TASK STATEMENT ▸
Look through the records below for the line with "M 25,615 L 197,756" and the line with "519,276 L 697,460", then return those lines and all lines between, exactly.

-------- SUPPLIED ENTRIES

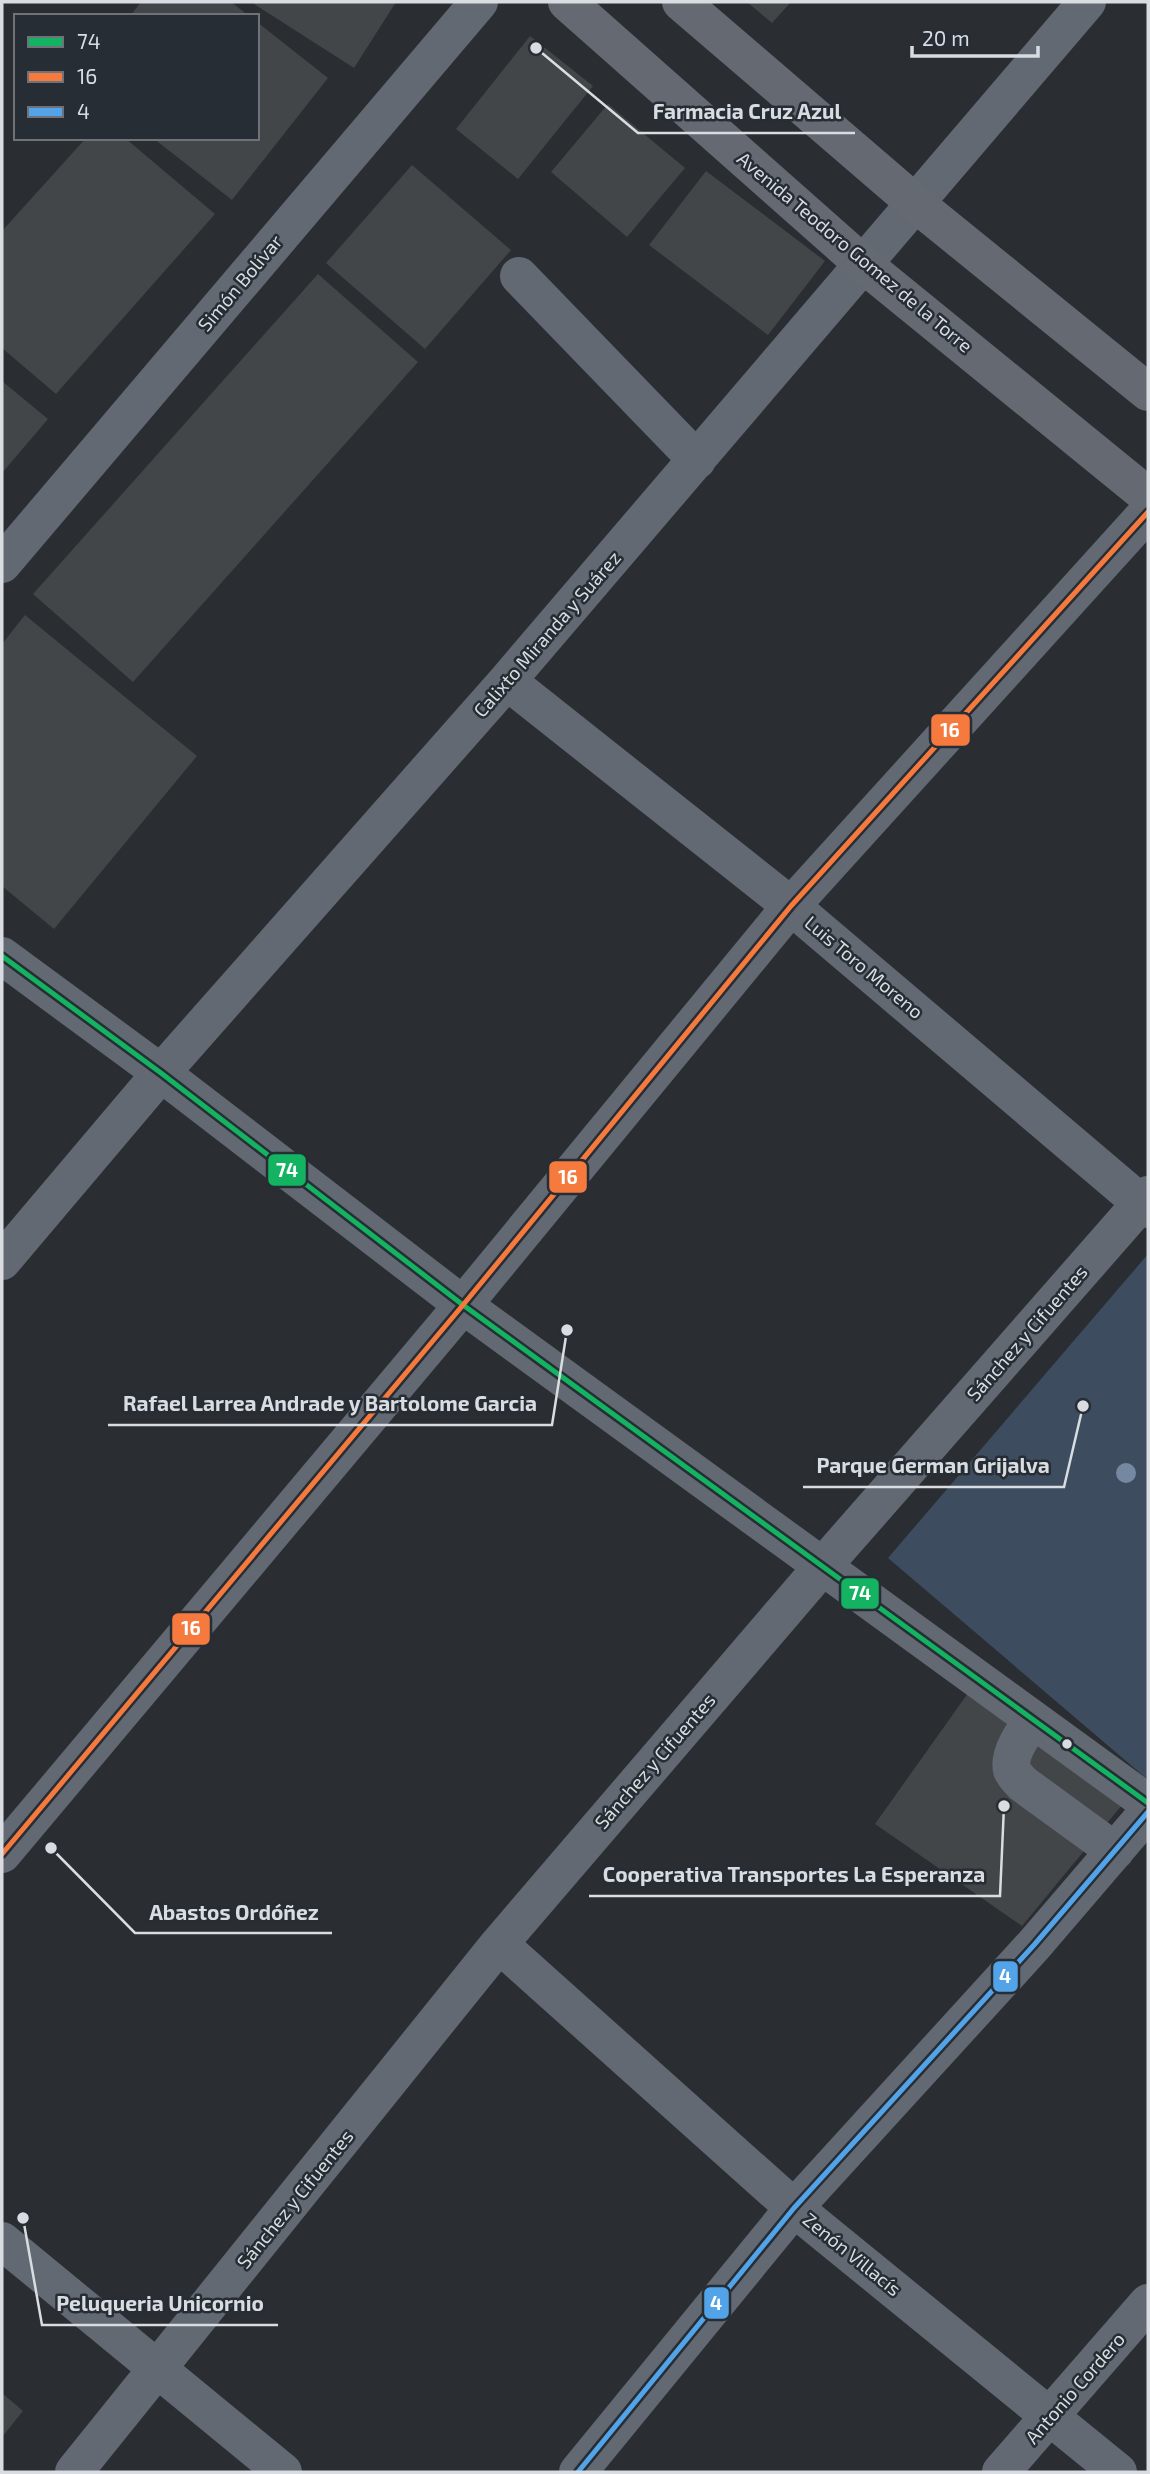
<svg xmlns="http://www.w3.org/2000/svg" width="1150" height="2474" font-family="'Exo 2',sans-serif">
  <rect width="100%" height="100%" fill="#2a2d31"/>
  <!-- green -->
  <path fill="#3e4c5f" d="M 1148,1254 L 1148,1776 L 1146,1778 L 888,1558 Z"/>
  <!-- building -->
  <path fill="#434648" d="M 141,2 L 231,2 L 249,16 L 130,16 Z
    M 251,2 L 396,2 L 354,68 Z
    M 747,2 L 791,2 L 772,23 Z
    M 257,22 L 328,78 L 232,200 L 153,138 L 257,138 Z
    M 530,36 L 593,86 L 518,179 L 456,129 Z
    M 608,104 L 685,168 L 627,237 L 551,172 Z
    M 86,138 L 125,138 L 215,214 L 56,394 L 2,348 L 2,231 Z
    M 412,165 L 511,250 L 425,349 L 326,263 Z
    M 706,171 L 825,261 L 768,335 L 649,245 Z
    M 318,274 L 418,362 L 133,682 L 33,594 Z
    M 2,381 L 48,419 L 2,473 Z
    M 25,615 L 197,756 L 54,929 L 2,886 L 2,644 Z
    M 973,1686 L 1127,1799 L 1022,1926 L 875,1824 Z
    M 2,2393 L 23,2411 L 2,2437 Z"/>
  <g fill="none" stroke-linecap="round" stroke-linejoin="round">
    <!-- minor -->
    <path stroke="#626972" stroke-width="38" d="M 519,276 L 697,460
      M 2,564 L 479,2
      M 507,681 L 791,906 L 1148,1209
      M 2,956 L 161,1073 L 463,1305 L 1148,1803
      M 2,1261 L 161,1073 L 507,681 L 1087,2
      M 1033,1720 C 1024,1732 1008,1754 1012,1770 C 1014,1775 1019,1780 1023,1784 L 1115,1851
      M 2,1854 L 463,1305 L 791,906 L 1148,512
      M 499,1944 L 794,2208 L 1118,2472
      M 2,2241 L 283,2472
      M 74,2472 L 499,1944 L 822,1567 L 1148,1195
      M 578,2472 L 794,2208 L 1034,1945 L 1148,1812
      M 1001,2472 L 1148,2303"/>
    <!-- major -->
    <path stroke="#646972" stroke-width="38" d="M 567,2 L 863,264 L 1148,496
      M 681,2 L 915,203 L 1148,392"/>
    <!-- bus-1 casing -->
    <g stroke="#272d34" stroke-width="10">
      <path id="bus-1" d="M 2,956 L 161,1073 L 463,1305 L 1148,1803"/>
    </g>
    <!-- bus-2 casing -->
    <g stroke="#272d34" stroke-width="10">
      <path id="bus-2" d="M 2,1854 L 463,1305 L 791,906 L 1148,512"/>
    </g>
    <!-- bus-3 casing -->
    <g stroke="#272d34" stroke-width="10">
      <path id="bus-3" d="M 578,2472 L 794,2208 L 1034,1945 L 1148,1812"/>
    </g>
    <!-- bus-1 -->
    <use href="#bus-1" stroke="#13b361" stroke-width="5"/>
    <!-- bus-2 -->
    <use href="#bus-2" stroke="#f6793e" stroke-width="5"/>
    <!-- bus-3 -->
    <use href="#bus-3" stroke="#53a3e8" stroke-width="5"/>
  </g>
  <!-- trees -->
  <circle fill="#7488a2" cx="1126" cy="1473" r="10"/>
  <!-- markers -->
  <circle fill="#d9dde2" stroke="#272d34" stroke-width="2.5" cx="1067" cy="1744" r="6"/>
  <g text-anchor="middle" stroke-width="5" stroke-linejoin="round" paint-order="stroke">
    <!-- street labels -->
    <g font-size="19" fill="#d9dde2" stroke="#272d34">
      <text transform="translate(855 252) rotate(40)" y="7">Avenida Teodoro Gomez de la Torre</text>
      <text transform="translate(240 283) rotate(-50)" y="7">Simón Bolívar</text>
      <text transform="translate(547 634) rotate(-49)" y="7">Calixto Miranda y Suárez</text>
      <text transform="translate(864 967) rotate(40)" y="7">Luis Toro Moreno</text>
      <text transform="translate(1027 1333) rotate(-49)" y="7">Sánchez y Cifuentes</text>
      <text transform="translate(655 1761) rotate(-49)" y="7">Sánchez y Cifuentes</text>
      <text transform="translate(295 2199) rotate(-51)" y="7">Sánchez y Cifuentes</text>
      <text transform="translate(852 2254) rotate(39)" y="7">Zenón Villacís</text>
      <text transform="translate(1075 2388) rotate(-49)" y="7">Antonio Cordero</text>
    </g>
  </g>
  <!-- callouts -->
  <path fill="none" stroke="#d9dde2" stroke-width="2.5" d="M536 48L638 133H855M567 1330L552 1425H108M1083 1406L1064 1487H803M1004 1806L1000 1896H589M51 1848L135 1933H332M23 2218L42 2325H278"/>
  <g fill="#d9dde2" stroke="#272d34" stroke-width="2.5">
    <circle cx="536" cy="48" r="7"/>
    <circle cx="567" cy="1330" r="7"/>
    <circle cx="1083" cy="1406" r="7"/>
    <circle cx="1004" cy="1806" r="7"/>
    <circle cx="51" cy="1848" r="7"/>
    <circle cx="23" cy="2218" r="7"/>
  </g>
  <g font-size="21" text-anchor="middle" font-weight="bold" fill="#d9dde2" stroke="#272d34" stroke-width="5" stroke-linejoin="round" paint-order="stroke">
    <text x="747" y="119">Farmacia Cruz Azul</text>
    <text x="330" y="1411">Rafael Larrea Andrade y Bartolome Garcia</text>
    <text x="933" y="1473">Parque German Grijalva</text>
    <text x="794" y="1882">Cooperativa Transportes La Esperanza</text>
    <text x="234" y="1920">Abastos Ordóñez</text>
    <text x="160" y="2311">Peluqueria Unicornio</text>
  </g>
  <g stroke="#272d34" stroke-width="2.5">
    <rect x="930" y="713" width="41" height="34" rx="7" fill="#f6793e"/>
    <rect x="267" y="1153" width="40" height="34" rx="7" fill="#13b361"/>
    <rect x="548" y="1160" width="40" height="34" rx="7" fill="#f6793e"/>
    <rect x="840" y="1577" width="40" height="33" rx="7" fill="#13b361"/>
    <rect x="171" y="1612" width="40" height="34" rx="7" fill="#f6793e"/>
    <rect x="992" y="1960" width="27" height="33" rx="7" fill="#53a3e8"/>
    <rect x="703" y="2286" width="27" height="34" rx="7" fill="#53a3e8"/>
  </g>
  <g font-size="19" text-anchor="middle" font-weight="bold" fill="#fff">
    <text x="950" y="737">16</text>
    <text x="287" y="1177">74</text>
    <text x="568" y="1184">16</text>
    <text x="860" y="1600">74</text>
    <text x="191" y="1635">16</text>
    <text x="1005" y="1983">4</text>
    <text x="716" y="2310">4</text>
  </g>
  <!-- border -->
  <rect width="1150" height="2474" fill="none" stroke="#d9dde2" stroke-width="7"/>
  <!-- legend -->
  <rect x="14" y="14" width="245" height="126" fill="#272d34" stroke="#6e737a" stroke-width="2"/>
  <rect x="28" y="37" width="35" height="10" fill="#13b361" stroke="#6e737a" stroke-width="2"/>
  <text x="77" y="49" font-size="21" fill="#d9dde2">74</text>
  <rect x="28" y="72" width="35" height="10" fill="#f6793e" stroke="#6e737a" stroke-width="2"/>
  <text x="77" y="84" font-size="21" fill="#d9dde2">16</text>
  <rect x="28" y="107" width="35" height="10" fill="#53a3e8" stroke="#6e737a" stroke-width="2"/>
  <text x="77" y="119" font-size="21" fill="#d9dde2">4</text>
  <!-- scale -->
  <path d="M912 46v10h126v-10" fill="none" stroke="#d9dde2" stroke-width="3.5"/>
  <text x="922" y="46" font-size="21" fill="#d9dde2" stroke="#272d34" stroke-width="5" paint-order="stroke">20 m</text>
</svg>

----------------

TASK SOLUTION ▸
    M 25,615 L 197,756 L 54,929 L 2,886 L 2,644 Z
    M 973,1686 L 1127,1799 L 1022,1926 L 875,1824 Z
    M 2,2393 L 23,2411 L 2,2437 Z"/>
  <g fill="none" stroke-linecap="round" stroke-linejoin="round">
    <!-- minor -->
    <path stroke="#626972" stroke-width="38" d="M 519,276 L 697,460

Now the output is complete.